SABTU sore, 19 November 2016, di tengah keasyikan belajar bersama menulis
berita dengan sekitar 54 wartawan se-BMR, saya disodori tulisan yang baru
diunggah Pitres Sombowadile di fb-nya. Saya hanya menengok sejenak dan
mengatakan pada wartawan yang mengansurkan layar teleponnya, ''Saya tidak
berniat menurunkan derajat kewarasan membaca omong-kosong yang diberi
titik-koma.''
Saya tetap pada sikap itu kendati beberapa
orang mengirim SMS, BBM, dan WA, menganjurkan saya membaca karena--menurut mereka--ada
wilayah sangat pribadi yang sudah dilanggar. Terhadap Pitres, dengan
kekalapannya yang--meminjam frasa Goenawan Mohamad di Majalah Tempo Edisi Senin, 14 November 2016)--, cuma kodok yang mencak-mencak
di bawah tempurung, saya sudah berada di taraf kasihan. Kalau menyerang saya
pribadi bisa mempertahankan belanganya di Mongondow, saya ikhlaskan saja. Orang
cari makan, bagaimanapun cara dan kelicikannya, harus diberi ruang hormat.

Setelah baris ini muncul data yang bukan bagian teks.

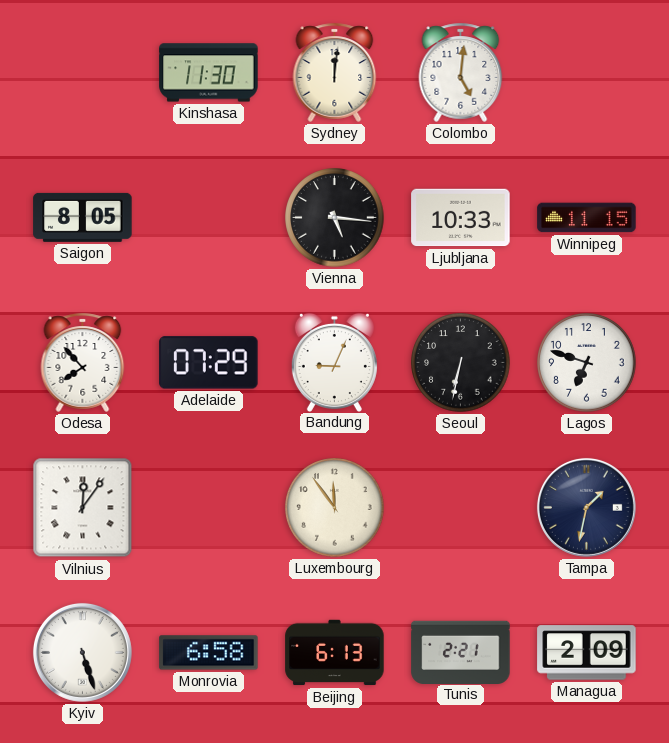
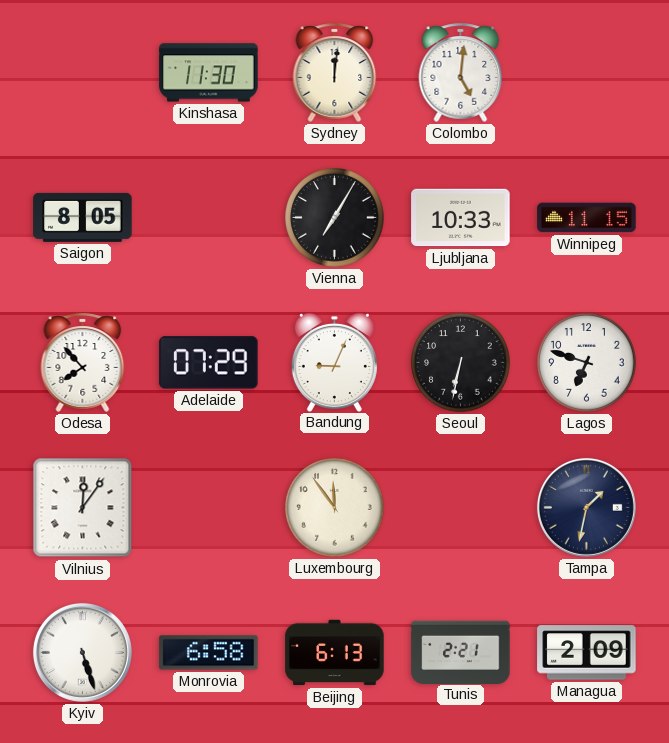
Vienna: 5:16 -> 7:05
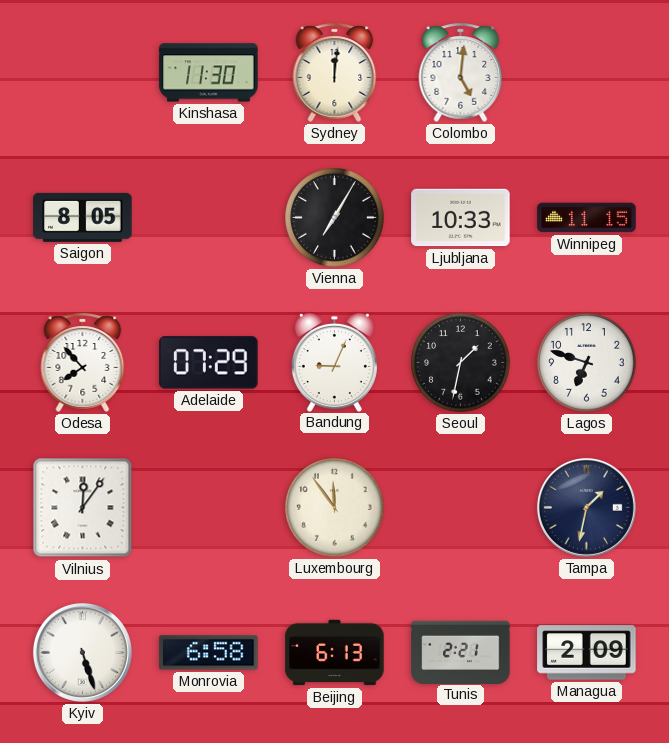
Seoul: 6:32 -> 1:32
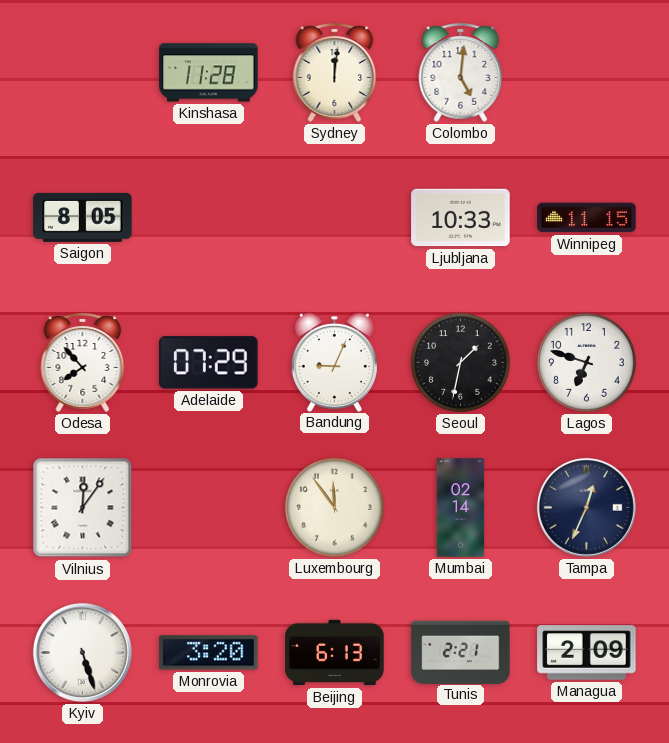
Kinshasa: 11:30 -> 11:28
Vienna: 7:05 -> none
Mumbai: none -> 02:14
Tampa: 1:32 -> 12:34
Monrovia: 6:58 -> 3:20
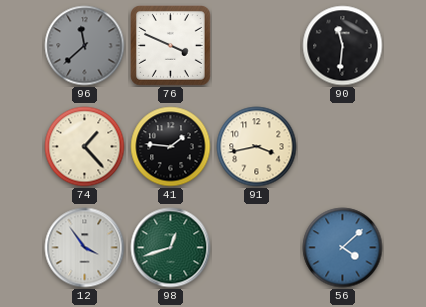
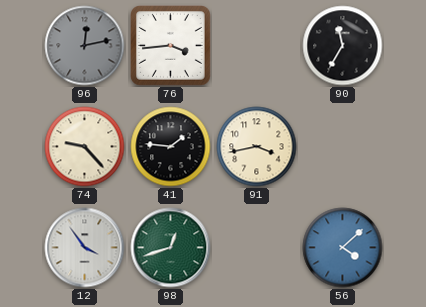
96: 11:38 -> 12:13
76: 3:49 -> 3:44
90: 11:31 -> 11:35
74: 1:23 -> 9:23
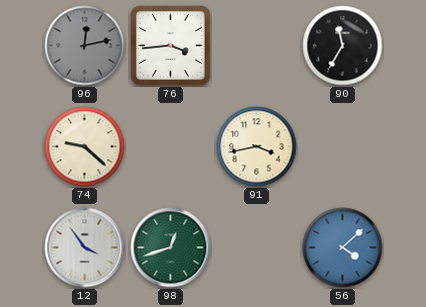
74: 9:23 -> 9:22
41: 1:46 -> none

Keluarga saya dengan ketat mengajarkan: di atas meja makan yang pertama
diletakkan adalah ikhlas dan syukur.
Dia, dengan kondisi dan kenyataan hari ini,
hanya orang yang berupaya ''mencari tanah air'' agar tetap punya pekerjaan. Di
daerah mana lagi di Sulut Pitres diterima dengan tangan terbuka, boleh sedikit
membusungkan dada? Wilayah terakhir di provinsi ini di mana sebagian orang,
anehnya, masih percaya terhadap bualan dan bohongannya, adalah satu-dua
kabupaten di BMR. Atau, tepatnya bukan skala kabupaten, melainkan satu-dua elite yang memang kepintarannya juga pas-pasan atau malah sedikit di bawah nilai
minimal untuk lulus.
Kalau akhirnya saya bereaksi, karena Minggu
sore, 20 November 2016, saat dalam perjalanan ke rumah salah satu adik
(kandung), tiba-tiba istri saya menelepon dan bertanya, ''Ngana pernah menyinggung Pitres pe istri deng anak-anak pa ngana pe
tulisan?'' Tentu saja tidak. Dalam hidup ada beberapa prinsip yang saya
anut tanpa tawar-menawar, antaranya: tidak akan menilai seseorang dari ''isi
dan perilaku isi celana dalamnya''; tidak akan meremehkan orang berdasarkan
orientasi seksualnya; dan tidak akan menyeret-nyeret urusan yang sangat pribadi
ke ruang publik.
Tidak sependapat dengan siapapun, yang akan
saya serang adalah cara pikir dan perilaku yang menjadi manifestasi dari
pengakuan pikirnya. Dia bodoh, maka yang akan saya luluh-lantakkan adalah
kedunguan pribadinya. Dia sok jago, padahal cuma belatung pemakan bangkai, yang
saya aduk adalah laku parasitnya. Saya berupaya tidak akan melangkah, apalagi
menyentuh, wilayah di mana ada istri, anak-anak, kakak-adik, dan orangtua bertahta.
Pitres telah dengan sengaja, sebagaimana
dia melecehkan budaya Mongondow, menginjak mandala terlarang itu.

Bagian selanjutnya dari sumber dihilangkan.